While this flexibility is one of the great virtues of this drawing machine, it also represents one of its greatest challenges. It’s tempting to start throwing gears on it to see what they do. The problem is that doing so is like parachuting into the middle of an Amazonian jungle. You may find beautiful things, but because you don’t know where you are you can’t have the same appreciation as you would by blazing your own trail to that spot. For this reason I recommend a more structured approach to working with this machine.
Start by selecting a setup. Adjust the pen so that it is as close to the pen holder arm and as far to the right as possible. Make a drawing and move the pen halfway to the left of the maximum range of positions that keep the pen on the paper. Make a second trace then repeat with the pen moved as far to the left as possible. That’s what I did to create the top three images from right to left in the image below.
The drawing machine was setup the same as in the previous image with the exception that the gears were changed to create three-lobed patterns.
The pen was moved back to the right, lowered half of its vertical range down and the right-to-left sequence repeated to create the middle row. The bottom row is the same, with the short pen arm now extended downward to its maximum extent.
What this creates is a matrix of patterns that shows how the image evolves as the pen position is changed.
Don’t expect the changes to follow a simple, predictable pattern. Every once in a while you’ll hit a point where a unique combination of gear ratios and pen position to create a sudden, unexpected pattern. This is one of the joys of this drawing machine: order with the occasional surprise.
A test matrix like this can also be used to fine tune a design. For example: the middle and bottom patterns on the far right were the most interesting to me, but I thought they’d be more attractive if the size of the lobes were the same. By positioning the pen one quarter of the way between the middle and bottom setup, I was able to obtain the following pattern with more equally sized lobes:
Here are a few more examples of how patterns can be manipulated by changing the setup:
Here again is the twisted-ribbon pattern.
By reducing the radius of the drive bolt the width of the ribbon is reduced.
Note that it has the same number lines, they’re just compressed.
The following three images show what can happen as the position of the pen is moved so that it oscillates more closely around the center of the paper:
Here’s another example of the same idea:
The number of lobes a drawing has is determined by the number of teeth in the main gear and the pen driving gear. In the following example the main gear has 150 teeth and the pen driving gear 100 teeth:
To calculate how many lobes to expect, start by factoring the number of teeth in each gear down to their smallest whole factors.
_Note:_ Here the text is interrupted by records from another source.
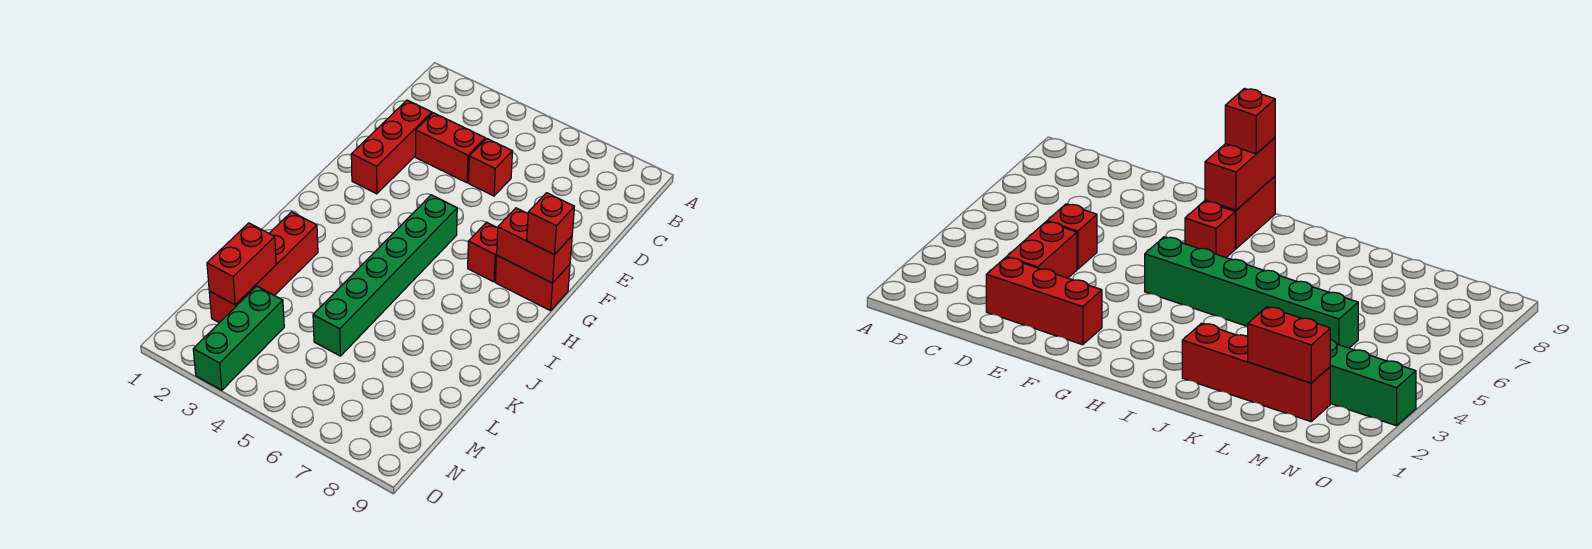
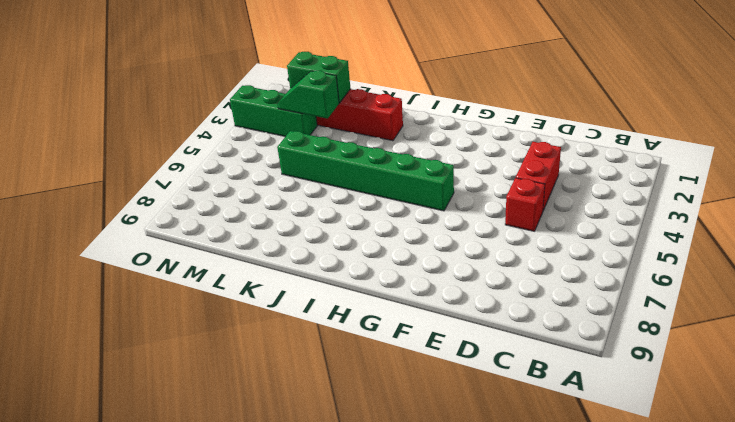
green 1x2 brick [287,52,351,103] -> red 1x2 brick [207,223,276,305]
green 1x2 slope [278,71,339,119] -> none
none -> red 1x3 brick [351,100,432,194]
none -> red 1x1 brick [468,222,498,282]

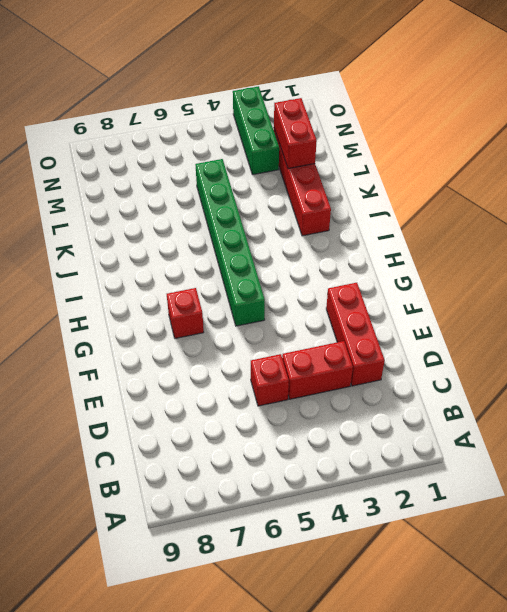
none -> red 1x2 brick [495,256,570,311]
none -> red 1x2 brick [497,208,572,283]

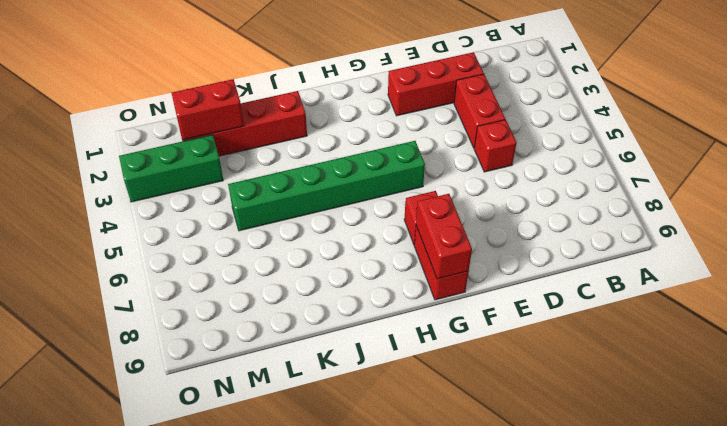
none -> red 1x1 brick [527,193,574,255]

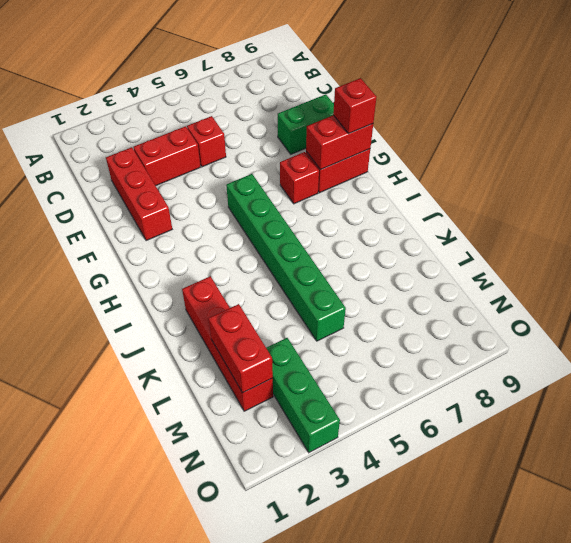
green 1x2 brick [278,94,334,154] -> none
For example: 150 = 2 x 3 x 5 x 5 and 100 = 2 x 2 x 5 x 5. The largest common factor for both gears is 2 x 5 x 5 = 50. Divide this into the main gear and you get 150/50 = 3, which tells that this configuration will produce patterns with three lobes.
Switching to 144 and 108-toothed gears gives: 144 = 2 x 2 x 2 x 2 x 3 x 3 and 108 = 2 x 2 x 3 x 3 x 3, which gives a largest common factor of 2 x 2 x 3 x 3 = 36. 144/36 = 4 so there will be four lobes in the pattern.
Using a 120-tooth main gear (120 = 2 x 2 x 2 x 3 x 5) and a 100-tooth pen drive gear (100 = 2 x 2 x 5 x 5) yields a largest common factor of 2 x 2 x 5 = 20. Divide 120 by 20 and you get 6, which means the image should have six lobes.
Note that by keeping the pen positions the same, while the number of lobes increases the basic shape of the lobes doesn’t.
While many of the complex patterns this drawing machine can make are interesting, please don’t ignore the simpler spirograph-type patterns it can also create.
They exhibit such extreme symmetry that they possess a beauty all their own.
Changing the color of the pen can create rainbow-like patterns.
As pretty as these can be, I have to confess that it’s hard not to be seduced by the more abstract images this machine can create.